Серая мышь (Омельченко) - страница 91

Затем пришлось изучать английский язык в лагере для эмигрантов, проходить медицинские комиссии, где определяли, кого и на какую работу направить. Семена и ребят, что помоложе, назначили в Квинсленд рубить сахарный тростник, а Оксану послали в Мельбурн в дом для престарелых — присматривать за немощными стариками. И тут Оксану охватил страх: как же это их разлучают, ведь она и на каторгу в Германию ехала только затем, чтобы быть вместе с сыном, не бросать его одного, а теперь, когда все так хорошо, снова эта насильственная разлука. Сколько она обегала разных чиновников, умоляя не разлучать ее с сыном, просила и ее послать в Квинсленд, согласна была на любую работу, но ни просьбы, ни слезы не смягчили сердца чиновников.

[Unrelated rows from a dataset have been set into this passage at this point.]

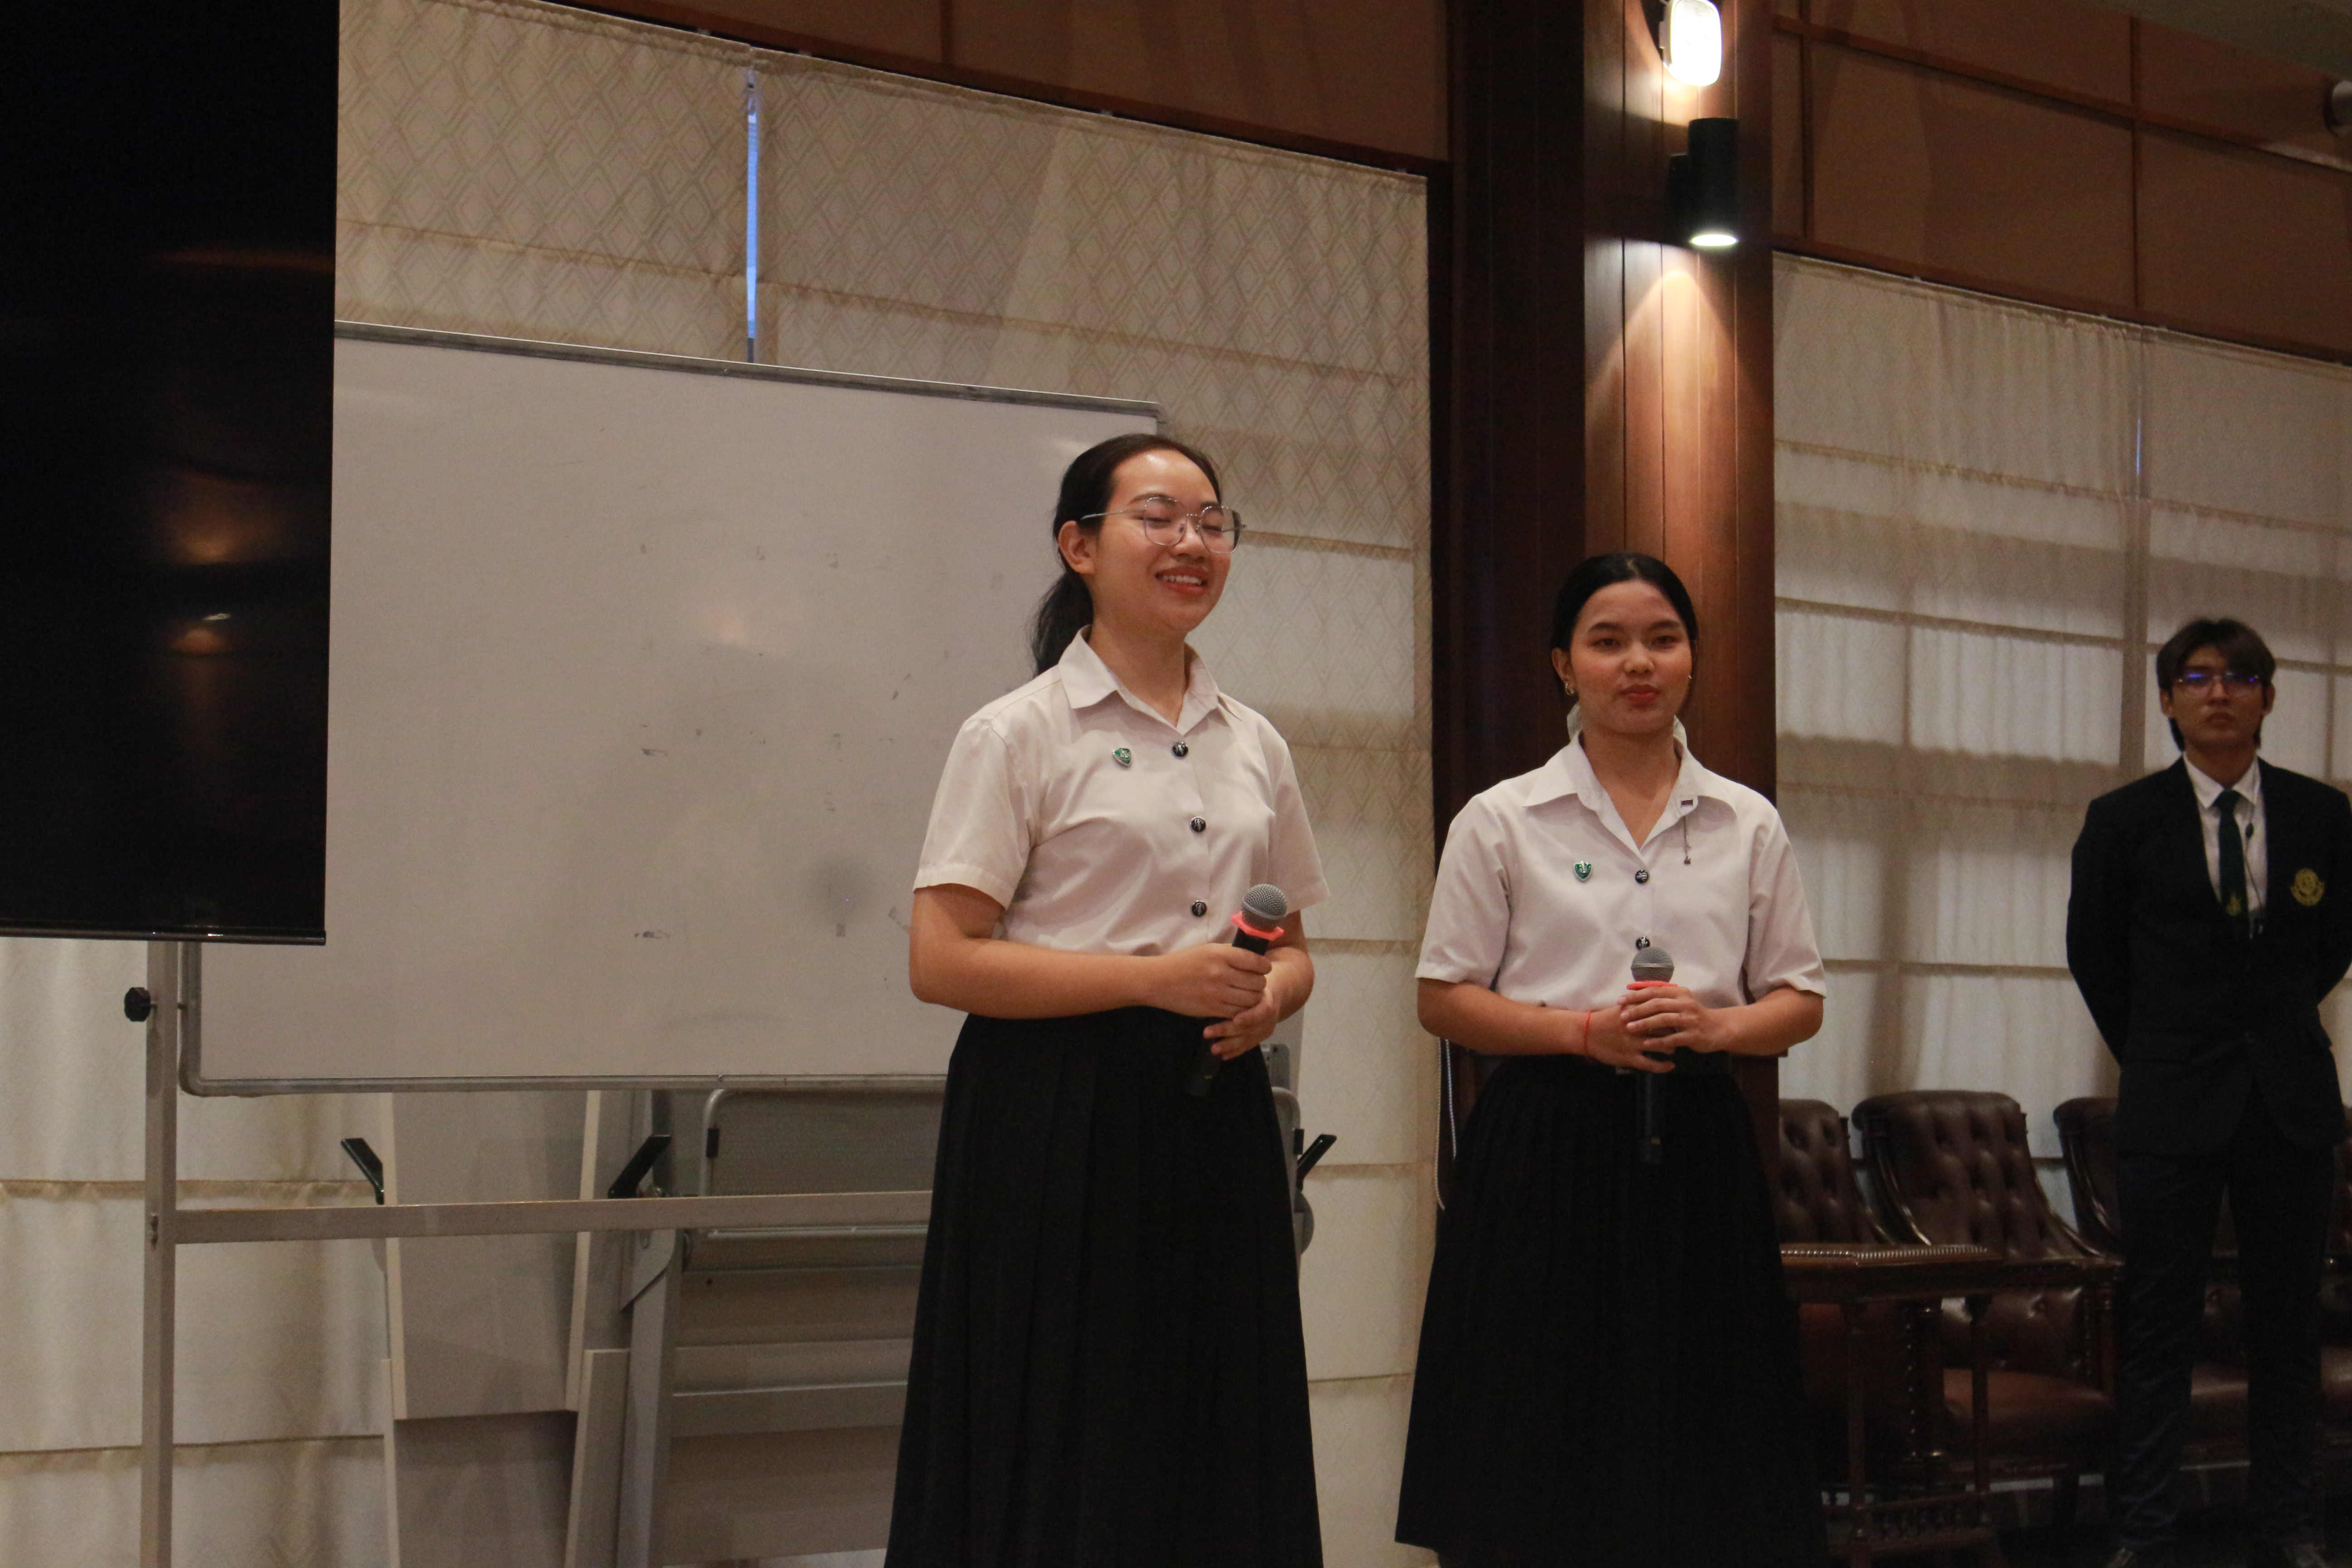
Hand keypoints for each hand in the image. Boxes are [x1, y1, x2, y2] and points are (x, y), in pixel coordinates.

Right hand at [1149, 941, 1270, 1023]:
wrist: (1157, 981)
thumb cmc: (1181, 963)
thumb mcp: (1206, 949)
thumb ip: (1229, 954)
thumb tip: (1251, 959)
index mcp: (1220, 954)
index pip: (1255, 961)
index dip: (1264, 966)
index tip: (1264, 968)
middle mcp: (1221, 973)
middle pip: (1257, 982)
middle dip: (1260, 984)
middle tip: (1254, 983)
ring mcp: (1217, 993)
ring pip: (1251, 1000)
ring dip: (1253, 998)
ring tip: (1247, 995)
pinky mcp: (1212, 1009)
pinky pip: (1238, 1012)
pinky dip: (1242, 1010)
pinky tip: (1237, 1005)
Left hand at [1204, 973, 1286, 1058]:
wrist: (1268, 996)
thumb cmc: (1254, 985)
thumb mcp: (1252, 980)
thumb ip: (1240, 985)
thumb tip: (1217, 985)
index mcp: (1267, 1002)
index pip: (1261, 1011)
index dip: (1249, 1017)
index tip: (1235, 1019)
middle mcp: (1268, 1019)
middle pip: (1249, 1028)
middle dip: (1227, 1031)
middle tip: (1207, 1032)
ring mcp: (1263, 1031)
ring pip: (1246, 1040)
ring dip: (1228, 1045)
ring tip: (1213, 1049)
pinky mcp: (1258, 1039)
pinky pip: (1246, 1047)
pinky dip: (1235, 1052)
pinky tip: (1223, 1056)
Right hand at [1579, 1001, 1676, 1071]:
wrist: (1585, 1033)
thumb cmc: (1605, 1020)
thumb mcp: (1622, 1007)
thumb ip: (1639, 1004)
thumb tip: (1657, 1001)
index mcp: (1634, 1012)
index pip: (1660, 1011)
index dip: (1672, 1015)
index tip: (1678, 1017)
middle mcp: (1635, 1027)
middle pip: (1664, 1028)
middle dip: (1674, 1031)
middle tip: (1679, 1034)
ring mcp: (1633, 1043)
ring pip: (1660, 1045)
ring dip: (1671, 1047)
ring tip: (1674, 1049)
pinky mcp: (1629, 1058)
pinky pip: (1651, 1064)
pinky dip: (1663, 1066)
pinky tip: (1671, 1066)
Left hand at [1616, 982, 1724, 1052]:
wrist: (1719, 1028)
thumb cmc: (1693, 1015)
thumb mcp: (1681, 1001)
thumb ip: (1662, 997)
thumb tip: (1636, 990)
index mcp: (1680, 993)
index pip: (1654, 991)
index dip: (1636, 995)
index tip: (1620, 1000)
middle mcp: (1685, 1004)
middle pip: (1657, 1004)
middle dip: (1637, 1009)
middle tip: (1622, 1015)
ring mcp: (1690, 1019)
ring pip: (1664, 1020)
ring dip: (1645, 1024)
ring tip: (1630, 1028)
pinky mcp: (1694, 1035)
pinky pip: (1673, 1038)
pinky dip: (1658, 1041)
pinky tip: (1646, 1044)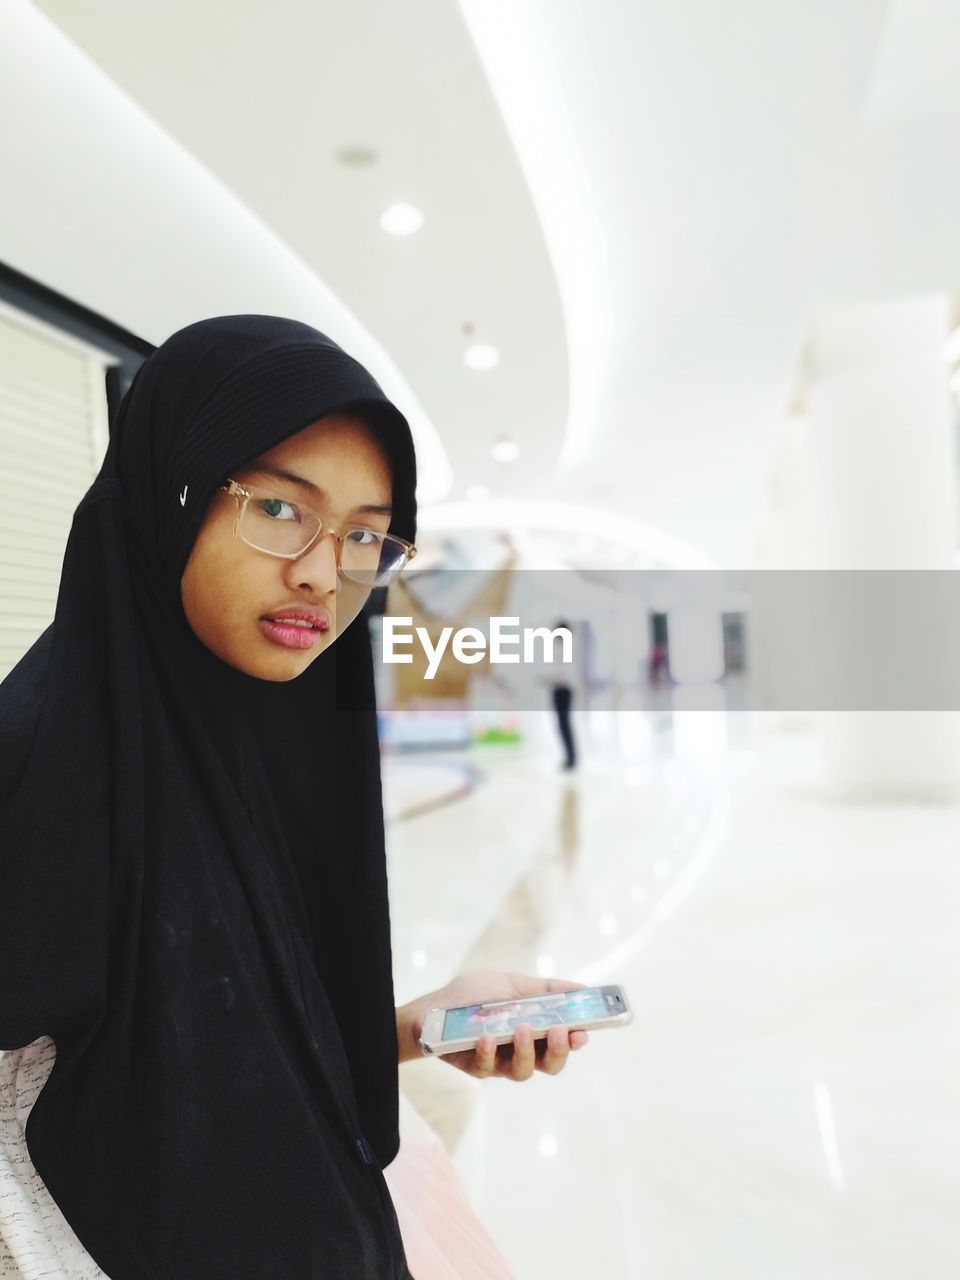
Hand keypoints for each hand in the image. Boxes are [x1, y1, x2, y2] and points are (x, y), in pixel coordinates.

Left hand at [397, 970, 589, 1080]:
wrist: (432, 1009)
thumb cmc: (473, 995)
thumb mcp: (510, 983)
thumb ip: (544, 989)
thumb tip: (580, 988)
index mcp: (534, 1030)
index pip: (563, 1042)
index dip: (575, 1041)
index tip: (583, 1032)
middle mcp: (521, 1050)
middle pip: (550, 1065)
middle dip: (559, 1051)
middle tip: (560, 1032)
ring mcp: (500, 1062)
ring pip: (523, 1071)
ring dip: (527, 1051)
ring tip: (522, 1028)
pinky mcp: (477, 1068)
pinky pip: (488, 1068)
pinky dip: (490, 1052)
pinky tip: (486, 1036)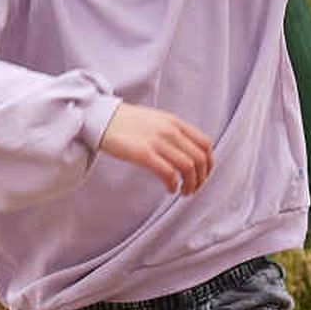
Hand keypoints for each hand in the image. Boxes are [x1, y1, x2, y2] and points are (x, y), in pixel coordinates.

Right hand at [100, 101, 214, 195]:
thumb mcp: (156, 120)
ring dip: (189, 184)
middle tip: (193, 188)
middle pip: (200, 158)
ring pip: (188, 167)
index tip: (203, 175)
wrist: (102, 118)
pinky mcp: (143, 153)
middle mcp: (170, 130)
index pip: (204, 143)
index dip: (208, 163)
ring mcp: (157, 141)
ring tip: (183, 192)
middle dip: (201, 178)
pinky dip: (173, 185)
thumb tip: (187, 151)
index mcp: (174, 122)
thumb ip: (173, 132)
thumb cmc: (126, 122)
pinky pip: (168, 173)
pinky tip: (170, 189)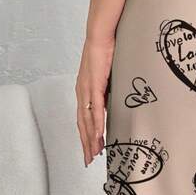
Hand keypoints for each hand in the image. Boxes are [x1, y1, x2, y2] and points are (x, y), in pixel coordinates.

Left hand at [75, 37, 113, 166]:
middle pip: (82, 124)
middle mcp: (81, 92)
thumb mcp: (105, 73)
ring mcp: (86, 90)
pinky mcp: (94, 85)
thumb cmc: (104, 50)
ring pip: (86, 120)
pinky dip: (96, 124)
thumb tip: (114, 96)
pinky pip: (95, 109)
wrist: (100, 35)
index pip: (83, 118)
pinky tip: (98, 135)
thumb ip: (106, 86)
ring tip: (94, 153)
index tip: (89, 149)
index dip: (85, 135)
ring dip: (90, 138)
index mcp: (83, 89)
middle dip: (86, 143)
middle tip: (89, 160)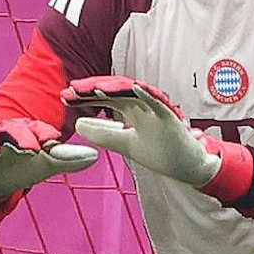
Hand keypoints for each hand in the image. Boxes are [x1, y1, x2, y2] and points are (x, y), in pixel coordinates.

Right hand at [0, 117, 98, 202]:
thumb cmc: (23, 162)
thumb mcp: (45, 163)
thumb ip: (67, 159)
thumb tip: (96, 156)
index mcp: (25, 132)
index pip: (36, 130)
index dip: (43, 134)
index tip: (51, 142)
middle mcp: (4, 134)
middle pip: (11, 131)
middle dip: (19, 137)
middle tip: (29, 148)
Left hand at [63, 75, 221, 186]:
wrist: (189, 166)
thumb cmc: (159, 150)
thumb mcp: (125, 144)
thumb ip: (104, 134)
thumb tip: (77, 125)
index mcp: (132, 109)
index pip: (105, 98)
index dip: (85, 96)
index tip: (64, 97)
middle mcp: (143, 105)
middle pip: (115, 91)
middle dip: (93, 90)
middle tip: (71, 90)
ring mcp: (157, 109)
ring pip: (133, 93)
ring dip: (115, 88)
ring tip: (94, 88)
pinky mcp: (171, 117)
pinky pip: (159, 103)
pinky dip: (147, 95)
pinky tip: (134, 88)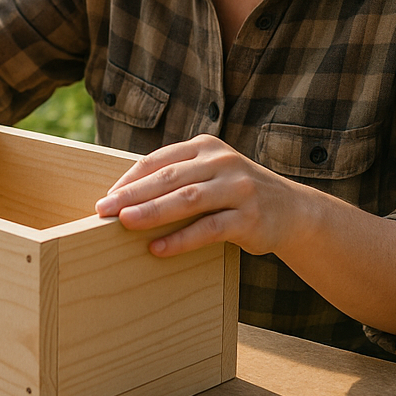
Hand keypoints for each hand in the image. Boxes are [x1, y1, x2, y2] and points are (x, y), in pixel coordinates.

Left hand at [95, 134, 303, 257]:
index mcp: (206, 147)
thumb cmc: (236, 193)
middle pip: (168, 178)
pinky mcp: (249, 217)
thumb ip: (177, 178)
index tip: (106, 197)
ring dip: (152, 212)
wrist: (292, 210)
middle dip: (132, 194)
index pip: (159, 160)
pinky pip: (209, 228)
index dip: (130, 179)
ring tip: (124, 223)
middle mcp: (222, 162)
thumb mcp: (210, 174)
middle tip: (104, 210)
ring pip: (187, 199)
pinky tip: (157, 248)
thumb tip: (124, 198)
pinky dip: (180, 239)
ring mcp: (238, 188)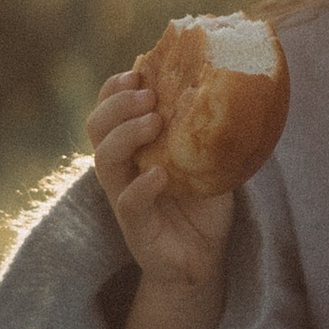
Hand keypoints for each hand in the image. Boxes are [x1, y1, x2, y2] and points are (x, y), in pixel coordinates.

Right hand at [87, 70, 235, 294]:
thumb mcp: (207, 159)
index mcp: (131, 148)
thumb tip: (232, 83)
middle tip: (148, 96)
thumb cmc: (203, 204)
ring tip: (154, 122)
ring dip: (126, 136)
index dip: (114, 89)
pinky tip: (159, 174)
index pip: (108, 110)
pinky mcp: (134, 227)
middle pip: (96, 128)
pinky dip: (141, 186)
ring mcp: (123, 197)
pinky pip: (127, 203)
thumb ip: (206, 129)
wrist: (203, 258)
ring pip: (105, 161)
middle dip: (117, 105)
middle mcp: (121, 169)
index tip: (138, 70)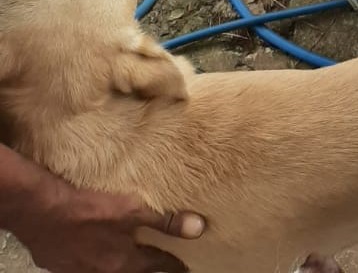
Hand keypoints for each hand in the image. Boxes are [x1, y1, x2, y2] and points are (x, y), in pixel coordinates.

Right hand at [13, 172, 203, 272]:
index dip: (173, 265)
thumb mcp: (133, 210)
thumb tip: (198, 229)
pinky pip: (81, 268)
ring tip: (125, 259)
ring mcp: (78, 271)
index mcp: (124, 261)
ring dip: (118, 267)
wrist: (41, 211)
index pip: (158, 265)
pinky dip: (92, 263)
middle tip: (157, 265)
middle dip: (146, 269)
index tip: (184, 267)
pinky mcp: (59, 264)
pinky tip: (91, 253)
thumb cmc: (89, 208)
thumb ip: (165, 221)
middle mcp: (103, 272)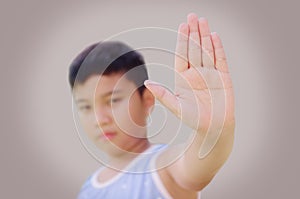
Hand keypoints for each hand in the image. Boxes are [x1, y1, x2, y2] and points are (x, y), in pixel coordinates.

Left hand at [145, 13, 233, 136]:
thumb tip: (147, 82)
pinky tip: (214, 36)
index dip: (183, 40)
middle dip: (193, 33)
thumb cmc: (192, 119)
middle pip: (194, 48)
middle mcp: (197, 72)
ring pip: (207, 50)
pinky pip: (220, 59)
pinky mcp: (223, 77)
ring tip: (202, 21)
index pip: (183, 54)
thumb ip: (162, 94)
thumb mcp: (175, 106)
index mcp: (184, 77)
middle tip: (192, 16)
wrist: (212, 128)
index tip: (182, 26)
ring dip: (205, 36)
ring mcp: (210, 74)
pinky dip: (218, 48)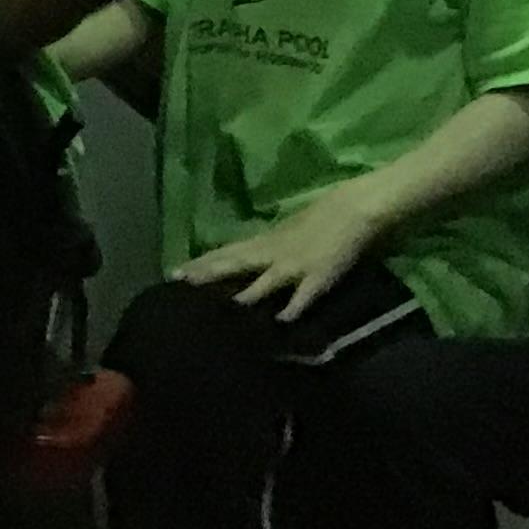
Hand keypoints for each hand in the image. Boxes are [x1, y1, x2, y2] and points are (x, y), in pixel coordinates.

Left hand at [174, 182, 386, 322]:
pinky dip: (293, 307)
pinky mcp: (319, 276)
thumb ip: (269, 246)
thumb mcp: (287, 230)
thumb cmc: (322, 217)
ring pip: (264, 281)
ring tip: (221, 306)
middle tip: (178, 281)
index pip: (227, 253)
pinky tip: (282, 320)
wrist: (354, 208)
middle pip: (235, 263)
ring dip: (245, 294)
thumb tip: (250, 258)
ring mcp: (295, 265)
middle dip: (207, 274)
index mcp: (266, 241)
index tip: (175, 271)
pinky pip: (304, 295)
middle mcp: (274, 252)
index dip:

Жестокое решение разлучить ее с сыном внезапно оборвало душевное равновесие Оксаны, установившееся в первые дни пребывания в Австралии, ее снова охватила печаль, предчувствие какой-то большой беды. Радость Семена от того, что он едет на работу, где двойная плата, что он заработает много денег и скоро вернется к маме, в Мельбурн, где они купят себе домик, не уменьшало Оксаниного горя и страха, потому что мать словно чувствовала, что это не к добру. И когда сына увозил автобус, единственного родного, самого дорогого ей человека в этом далеком чужом мире, Оксана горько рыдала.

В Мельбурне ее встретили работодатели и патронесса дома престарелых, встретили приветливо, патронесса даже посадила Оксану в свою машину, а по приезде на место предоставила ей чистенькую комнату на двоих, познакомила с сослуживцами, которые тоже были вежливы и доброжелательны. Все произвело хорошее впечатление, за исключением одного — вида пациентов и запаха в палатах, который с первых же часов стал преследовать Оксану, устрашал ее смертельным смрадом и разложением. На следующий день она в качестве помощницы медицинской сестры пришла в палату, где должна была работать. Там было шестьдесят пять мужчин, на всех них — одна медсестра и две помощницы. Нужно было снимать одеяла и мыть пациентов. От вида их гниющих от пролежней тел Оксана потеряла сознание. Когда на свежем воздухе она пришла в себя, то категорически заявила, что этой работы выполнять не может, пусть ей дают какую угодно, самую трудную, но только не эту работу. Но напрасны были ее слезы и просьба; ей показали контракт, который она подписала, — два года работать там, куда ее назначат. Заступиться за нее было некому, единственный ее сын был от нее далеко. И Оксана смирилась. Проходили дни, месяцы, Оксана стала привыкать к этим несчастным людям, страдальцам и мученикам. Обмывала мертвых, ходила за полуживыми, иногда сама на больничной тележке отвозила в морг трупы.